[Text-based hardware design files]
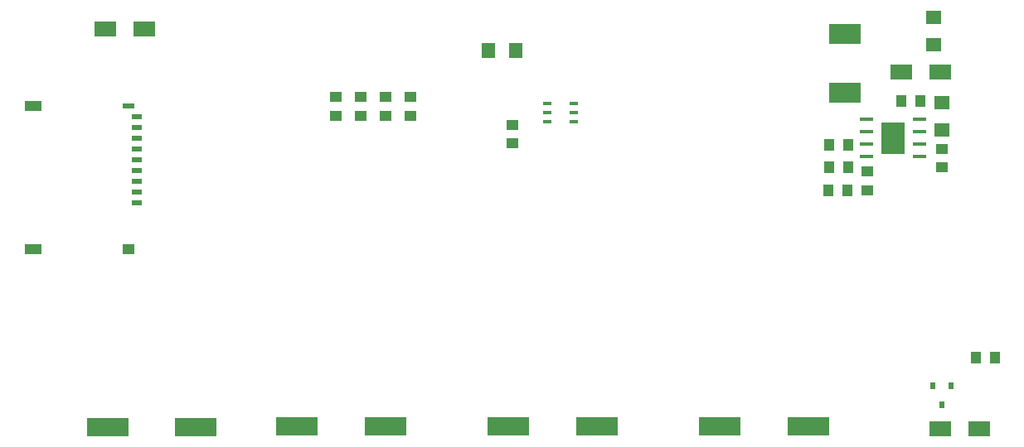
<source format=gbr>
G04 DipTrace 3.3.1.3*
G04 TopPaste.gbr*
%MOIN*%
G04 #@! TF.FileFunction,Paste,Top*
G04 #@! TF.Part,Single*
%ADD71R,0.054992X0.062866*%
%ADD73R,0.035307X0.015622*%
%ADD75R,0.09515X0.130189*%
%ADD77R,0.054992X0.016016*%
%ADD89R,0.047118X0.023496*%
%ADD91R,0.047118X0.039244*%
%ADD93R,0.07074X0.039244*%
%ADD95R,0.043181X0.019559*%
%ADD97R,0.051055X0.043181*%
%ADD99R,0.023496X0.027433*%
%ADD103R,0.129795X0.08452*%
%ADD117R,0.090425X0.058929*%
%ADD119R,0.062866X0.054992*%
%ADD121R,0.043181X0.051055*%
%ADD123R,0.169165X0.074677*%
%FSLAX26Y26*%
G04*
G70*
G90*
G75*
G01*
G04 TopPaste*
%LPD*%
D123*
X1181102Y1889763D3*
X826771D3*
X1943700Y1893700D3*
X1589369D3*
X2793700D3*
X2439369D3*
X3643700D3*
X3289369D3*
D121*
X4018700Y3201700D3*
X4093503D3*
D119*
X4180700Y3194700D3*
Y3084464D3*
X4147466Y3427721D3*
Y3537957D3*
D121*
X3803700Y3025700D3*
X3728897D3*
D117*
X818700Y3493700D3*
X976180D3*
X4018700Y3318700D3*
X4176180D3*
X4331200Y1881200D3*
X4173720D3*
D103*
X3791254Y3233991D3*
Y3472180D3*
D99*
X4218700Y2056200D3*
X4143897D3*
X4181298Y1977460D3*
D97*
X2456200Y3106200D3*
Y3031397D3*
X2043700Y3143700D3*
Y3218503D3*
X1943700Y3143700D3*
Y3218503D3*
X1843700Y3143700D3*
Y3218503D3*
X1743700Y3143700D3*
Y3218503D3*
D121*
X4318700Y2168700D3*
X4393503D3*
D97*
X3881700Y2843700D3*
Y2918503D3*
D121*
X3725700Y2843700D3*
X3800503D3*
D97*
X4180700Y2934700D3*
Y3009503D3*
D121*
X3803700Y2934700D3*
X3728897D3*
D95*
X943700Y2793700D3*
Y2837007D3*
Y2880314D3*
Y2923621D3*
Y2966928D3*
Y3010235D3*
Y3053543D3*
Y3096850D3*
Y3140157D3*
D93*
X528346Y2605511D3*
D91*
X910235D3*
D89*
Y3183464D3*
D93*
X528346D3*
D77*
X3878745Y3127752D3*
Y3077752D3*
Y3027752D3*
Y2977752D3*
X4091343D3*
Y3027752D3*
Y3077752D3*
Y3127752D3*
D75*
X3985044Y3052752D3*
D73*
X2593700Y3193700D3*
Y3156298D3*
Y3118897D3*
X2699999D3*
Y3156298D3*
Y3193700D3*
D71*
X2468700Y3406200D3*
X2358464D3*
M02*

</source>
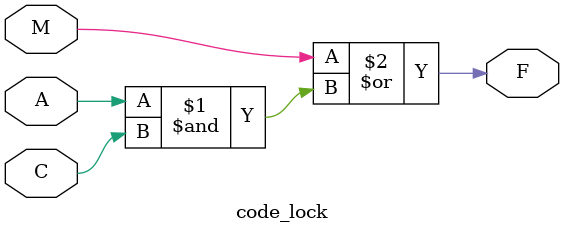
<source format=v>
/*
*	M. Todorov 2021
*/

`timescale 1ns / 1ps

module code_lock
 	(
		input 	A,
		input 	M,
		input 	C,
		
		output	F
  	);
  
  	assign F = M | (A & C);
  
endmodule

</source>
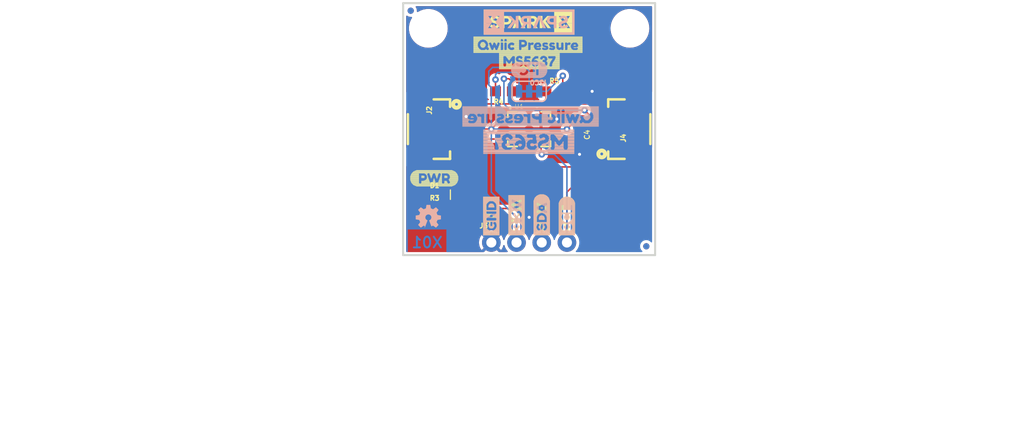
<source format=kicad_pcb>
(kicad_pcb (version 20211014) (generator pcbnew)

  (general
    (thickness 1.6)
  )

  (paper "A4")
  (layers
    (0 "F.Cu" signal)
    (31 "B.Cu" signal)
    (32 "B.Adhes" user "B.Adhesive")
    (33 "F.Adhes" user "F.Adhesive")
    (34 "B.Paste" user)
    (35 "F.Paste" user)
    (36 "B.SilkS" user "B.Silkscreen")
    (37 "F.SilkS" user "F.Silkscreen")
    (38 "B.Mask" user)
    (39 "F.Mask" user)
    (40 "Dwgs.User" user "User.Drawings")
    (41 "Cmts.User" user "User.Comments")
    (42 "Eco1.User" user "User.Eco1")
    (43 "Eco2.User" user "User.Eco2")
    (44 "Edge.Cuts" user)
    (45 "Margin" user)
    (46 "B.CrtYd" user "B.Courtyard")
    (47 "F.CrtYd" user "F.Courtyard")
    (48 "B.Fab" user)
    (49 "F.Fab" user)
    (50 "User.1" user)
    (51 "User.2" user)
    (52 "User.3" user)
    (53 "User.4" user)
    (54 "User.5" user)
    (55 "User.6" user)
    (56 "User.7" user)
    (57 "User.8" user)
    (58 "User.9" user)
  )

  (setup
    (pad_to_mask_clearance 0)
    (pcbplotparams
      (layerselection 0x00010fc_ffffffff)
      (disableapertmacros false)
      (usegerberextensions false)
      (usegerberattributes true)
      (usegerberadvancedattributes true)
      (creategerberjobfile true)
      (svguseinch false)
      (svgprecision 6)
      (excludeedgelayer true)
      (plotframeref false)
      (viasonmask false)
      (mode 1)
      (useauxorigin false)
      (hpglpennumber 1)
      (hpglpenspeed 20)
      (hpglpendiameter 15.000000)
      (dxfpolygonmode true)
      (dxfimperialunits true)
      (dxfusepcbnewfont true)
      (psnegative false)
      (psa4output false)
      (plotreference true)
      (plotvalue true)
      (plotinvisibletext false)
      (sketchpadsonfab false)
      (subtractmaskfromsilk false)
      (outputformat 1)
      (mirror false)
      (drillshape 1)
      (scaleselection 1)
      (outputdirectory "")
    )
  )

  (net 0 "")
  (net 1 "3.3V")
  (net 2 "GND")
  (net 3 "SCL")
  (net 4 "SDA")
  (net 5 "N$1")
  (net 6 "N$2")
  (net 7 "N$3")

  (footprint "eagleBoard:MS5637" (layer "F.Cu") (at 148.5011 105.0036))

  (footprint "eagleBoard:0603" (layer "F.Cu") (at 145.9611 101.1936 180))

  (footprint "eagleBoard:0603" (layer "F.Cu") (at 138.9761 113.0046))

  (footprint "eagleBoard:QWIIC_PRESSURE0" (layer "F.Cu") (at 142.4051 96.4946))

  (footprint "eagleBoard:MICRO-FIDUCIAL" (layer "F.Cu") (at 160.3121 116.8146))

  (footprint "eagleBoard:STAND-OFF" (layer "F.Cu") (at 138.3411 94.8436))

  (footprint "eagleBoard:1X04_1MM_RA" (layer "F.Cu") (at 140.8811 105.0036 -90))

  (footprint "eagleBoard:SCL9" (layer "F.Cu") (at 152.3111 116.1796 90))

  (footprint "eagleBoard:LED-0603" (layer "F.Cu") (at 138.9761 111.6076))

  (footprint "eagleBoard:GND1" (layer "F.Cu") (at 144.6911 116.1796 90))

  (footprint "eagleBoard:CREATIVE_COMMONS" (layer "F.Cu") (at 115.4811 135.4836))

  (footprint "eagleBoard:SDA8" (layer "F.Cu") (at 149.7711 116.1796 90))

  (footprint "eagleBoard:3#3V2" (layer "F.Cu")
    (tedit 0) (tstamp 93c7042c-dd6e-4f1a-84ef-775e83931174)
    (at 147.2311 116.1796 90)
    (fp_text reference "U$21" (at 0 0 90) (layer "F.SilkS") hide
      (effects (font (size 1.27 1.27) (thickness 0.15)))
      (tstamp c93c498c-14a9-4624-81e5-2fc1da07873d)
    )
    (fp_text value "" (at 0 0 90) (layer "F.Fab") hide
      (effects (font (size 1.27 1.27) (thickness 0.15)))
      (tstamp 91e5db32-fb06-478c-9056-0d33cf3384df)
    )
    (fp_poly (pts
        (xy 3.52 0.14)
        (xy 3.56 0.14)
        (xy 3.56 0.1)
        (xy 3.52 0.1)
      ) (layer "F.SilkS") (width 0) (fill solid) (tstamp 020a2903-c1e9-4c92-a242-c78aca83c496))
    (fp_poly (pts
        (xy 0.48 -0.18)
        (xy 1 -0.18)
        (xy 1 -0.22)
        (xy 0.48 -0.22)
      ) (layer "F.SilkS") (width 0) (fill solid) (tstamp 063869db-4828-40c9-b6ca-75dc07a38623))
    (fp_poly (pts
        (xy 2.08 0.5)
        (xy 2.28 0.5)
        (xy 2.28 0.46)
        (xy 2.08 0.46)
      ) (layer "F.SilkS") (width 0) (fill solid) (tstamp 065261f6-e013-4be6-9710-927b7e22dbbd))
    (fp_poly (pts
        (xy 1.6 0.02)
        (xy 2.44 0.02)
        (xy 2.44 -0.02)
        (xy 1.6 -0.02)
      ) (layer "F.SilkS") (width 0) (fill solid) (tstamp 0723e703-3c0d-4341-822d-50e1982bdbc9))
    (fp_poly (pts
        (xy 1.16 0.22)
        (xy 1.48 0.22)
        (xy 1.48 0.18)
        (xy 1.16 0.18)
      ) (layer "F.SilkS") (width 0) (fill solid) (tstamp 095715a9-830b-4d23-a24c-810af3212088))
    (fp_poly (pts
        (xy 0.48 0.14)
        (xy 1.4 0.14)
        (xy 1.4 0.1)
        (xy 0.48 0.1)
      ) (layer "F.SilkS") (width 0) (fill solid) (tstamp 0ce69cdc-cc8c-4192-837b-420c13a0aa55))
    (fp_poly (pts
        (xy 3.68 0.46)
        (xy 4.52 0.46)
        (xy 4.52 0.42)
        (xy 3.68 0.42)
      ) (layer "F.SilkS") (width 0) (fill solid) (tstamp 0e4e3bce-a4d9-46db-95c2-ea25bc4250dc))
    (fp_poly (pts
        (xy 2.92 0.34)
        (xy 3.36 0.34)
        (xy 3.36 0.3)
        (xy 2.92 0.3)
      ) (layer "F.SilkS") (width 0) (fill solid) (tstamp 0f00fee1-081d-41e7-8311-e61f34e6ca28))
    (fp_poly (pts
        (xy 0.48 0.7)
        (xy 4.52 0.7)
        (xy 4.52 0.66)
        (xy 0.48 0.66)
      ) (layer "F.SilkS") (width 0) (fill solid) (tstamp 1106a710-6e68-4289-9d83-2740f6f514a0))
    (fp_poly (pts
        (xy 3.4 -0.06)
        (xy 3.68 -0.06)
        (xy 3.68 -0.1)
        (xy 3.4 -0.1)
      ) (layer "F.SilkS") (width 0) (fill solid) (tstamp 143b916d-ada3-4ada-a785-3682cbc328dd))
    (fp_poly (pts
        (xy 3.88 0.02)
        (xy 4.52 0.02)
        (xy 4.52 -0.02)
        (xy 3.88 -0.02)
      ) (layer "F.SilkS") (width 0) (fill solid) (tstamp 14744a11-8ede-4908-bf22-27f46fa05a51))
    (fp_poly (pts
        (xy 3.28 -0.38)
        (xy 3.8 -0.38)
        (xy 3.8 -0.42)
        (xy 3.28 -0.42)
      ) (layer "F.SilkS") (width 0) (fill solid) (tstamp 14a1630d-a1b3-4046-b46f-9053afa4797b))
    (fp_poly (pts
        (xy 3.44 -0.02)
        (xy 3.64 -0.02)
        (xy 3.64 -0.06)
        (xy 3.44 -0.06)
      ) (layer "F.SilkS") (width 0) (fill solid) (tstamp 154322e3-a48b-4897-8aa9-2fe9a53b6b38))
    (fp_poly (pts
        (xy 2.92 -0.14)
        (xy 3.12 -0.14)
        (xy 3.12 -0.18)
        (xy 2.92 -0.18)
      ) (layer "F.SilkS") (width 0) (fill solid) (tstamp 156b1186-140e-4f81-ae0c-43c2ffe63c9f))
    (fp_poly (pts
        (xy 2.44 -0.18)
        (xy 2.68 -0.18)
        (xy 2.68 -0.22)
        (xy 2.44 -0.22)
      ) (layer "F.SilkS") (width 0) (fill solid) (tstamp 17562f47-5ce8-47d0-96c0-ec1bfa9e61f3))
    (fp_poly (pts
        (xy 2.36 0.18)
        (xy 2.68 0.18)
        (xy 2.68 0.14)
        (xy 2.36 0.14)
      ) (layer "F.SilkS") (width 0) (fill solid) (tstamp 1762505a-323a-480d-b99f-55e2aeecef62))
    (fp_poly (pts
        (xy 0.48 -0.14)
        (xy 1.08 -0.14)
        (xy 1.08 -0.18)
        (xy 0.48 -0.18)
      ) (layer "F.SilkS") (width 0) (fill solid) (tstamp 17f15f04-85f3-4333-9f5b-95f8db1271bd))
    (fp_poly (pts
        (xy 3.48 0.06)
        (xy 3.6 0.06)
        (xy 3.6 0.02)
        (xy 3.48 0.02)
      ) (layer "F.SilkS") (width 0) (fill solid) (tstamp 17f55759-e680-4e29-811d-eea436faad0b))
    (fp_poly (pts
        (xy 2.96 0.18)
        (xy 3.28 0.18)
        (xy 3.28 0.14)
        (xy 2.96 0.14)
      ) (layer "F.SilkS") (width 0) (fill solid) (tstamp 1ad81d3e-00c6-4152-a918-ca9d640b8404))
    (fp_poly (pts
        (xy 4 -0.18)
        (xy 4.52 -0.18)
        (xy 4.52 -0.22)
        (xy 4 -0.22)
      ) (layer "F.SilkS") (width 0) (fill solid) (tstamp 1da3082d-cf2f-4c1c-96e7-71fbbb5d316b))
    (fp_poly (pts
        (xy 1.68 -0.06)
        (xy 2.44 -0.06)
        (xy 2.44 -0.1)
        (xy 1.68 -0.1)
      ) (layer "F.SilkS") (width 0) (fill solid) (tstamp 1ded75cc-51b2-40a5-854d-f9529a92348b))
    (fp_poly (pts
        (xy 0.48 -0.1)
        (xy 1.24 -0.1)
        (xy 1.24 -0.14)
        (xy 0.48 -0.14)
      ) (layer "F.SilkS") (width 0) (fill solid) (tstamp 1e85804c-b7ed-4d6f-8cc7-27f4c9b3e7aa))
    (fp_poly (pts
        (xy 1.72 -0.18)
        (xy 2.24 -0.18)
        (xy 2.24 -0.22)
        (xy 1.72 -0.22)
      ) (layer "F.SilkS") (width 0) (fill solid) (tstamp 1ed21981-b23c-43f9-bc21-ddb9547f9068))
    (fp_poly (pts
        (xy 1.16 -0.14)
        (xy 1.44 -0.14)
        (xy 1.44 -0.18)
        (xy 1.16 -0.18)
      ) (layer "F.SilkS") (width 0) (fill solid) (tstamp 1fdc1f85-c1c1-42e1-95f2-8202dfce1e68))
    (fp_poly (pts
        (xy 0.48 0.34)
        (xy 0.96 0.34)
        (xy 0.96 0.3)
        (xy 0.48 0.3)
      ) (layer "F.SilkS") (width 0) (fill solid) (tstamp 22a69741-0929-4916-bc7c-2f3642a21358))
    (fp_poly (pts
        (xy 1.64 0.46)
        (xy 1.8 0.46)
        (xy 1.8 0.42)
        (xy 1.64 0.42)
      ) (layer "F.SilkS") (width 0) (fill solid) (tstamp 2a265b3b-648d-4fd3-bc37-08723096abb5))
    (fp_poly (pts
        (xy 0.48 -0.38)
        (xy 1.04 -0.38)
        (xy 1.04 -0.42)
        (xy 0.48 -0.42)
      ) (layer "F.SilkS") (width 0) (fill solid) (tstamp 2e63bbf0-705e-4785-bd2d-c92bea2ac293))
    (fp_poly (pts
        (xy 1.2 -0.18)
        (xy 1.44 -0.18)
        (xy 1.44 -0.22)
        (xy 1.2 -0.22)
      ) (layer "F.SilkS") (width 0) (fill solid) (tstamp 2ffd0a37-1b8e-4a59-b12d-932340cdbdff))
    (fp_poly (pts
        (xy 0.48 -0.46)
        (xy 1.12 -0.46)
        (xy 1.12 -0.5)
        (xy 0.48 -0.5)
      ) (layer "F.SilkS") (width 0) (fill solid) (tstamp 348321
... [585205 chars truncated]
</source>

WHAT NEEDS TO BE DONE:
The reply should consist solely of the lines above from the one that has "(xy 2.36 0.14)" through the one that has "(xy 1.68 -0.06)", reproduced exactly.

OUTPUT BELOW:
        (xy 2.36 0.14)
      ) (layer "F.SilkS") (width 0) (fill solid) (tstamp 1762505a-323a-480d-b99f-55e2aeecef62))
    (fp_poly (pts
        (xy 0.48 -0.14)
        (xy 1.08 -0.14)
        (xy 1.08 -0.18)
        (xy 0.48 -0.18)
      ) (layer "F.SilkS") (width 0) (fill solid) (tstamp 17f15f04-85f3-4333-9f5b-95f8db1271bd))
    (fp_poly (pts
        (xy 3.48 0.06)
        (xy 3.6 0.06)
        (xy 3.6 0.02)
        (xy 3.48 0.02)
      ) (layer "F.SilkS") (width 0) (fill solid) (tstamp 17f55759-e680-4e29-811d-eea436faad0b))
    (fp_poly (pts
        (xy 2.96 0.18)
        (xy 3.28 0.18)
        (xy 3.28 0.14)
        (xy 2.96 0.14)
      ) (layer "F.SilkS") (width 0) (fill solid) (tstamp 1ad81d3e-00c6-4152-a918-ca9d640b8404))
    (fp_poly (pts
        (xy 4 -0.18)
        (xy 4.52 -0.18)
        (xy 4.52 -0.22)
        (xy 4 -0.22)
      ) (layer "F.SilkS") (width 0) (fill solid) (tstamp 1da3082d-cf2f-4c1c-96e7-71fbbb5d316b))
    (fp_poly (pts
        (xy 1.68 -0.06)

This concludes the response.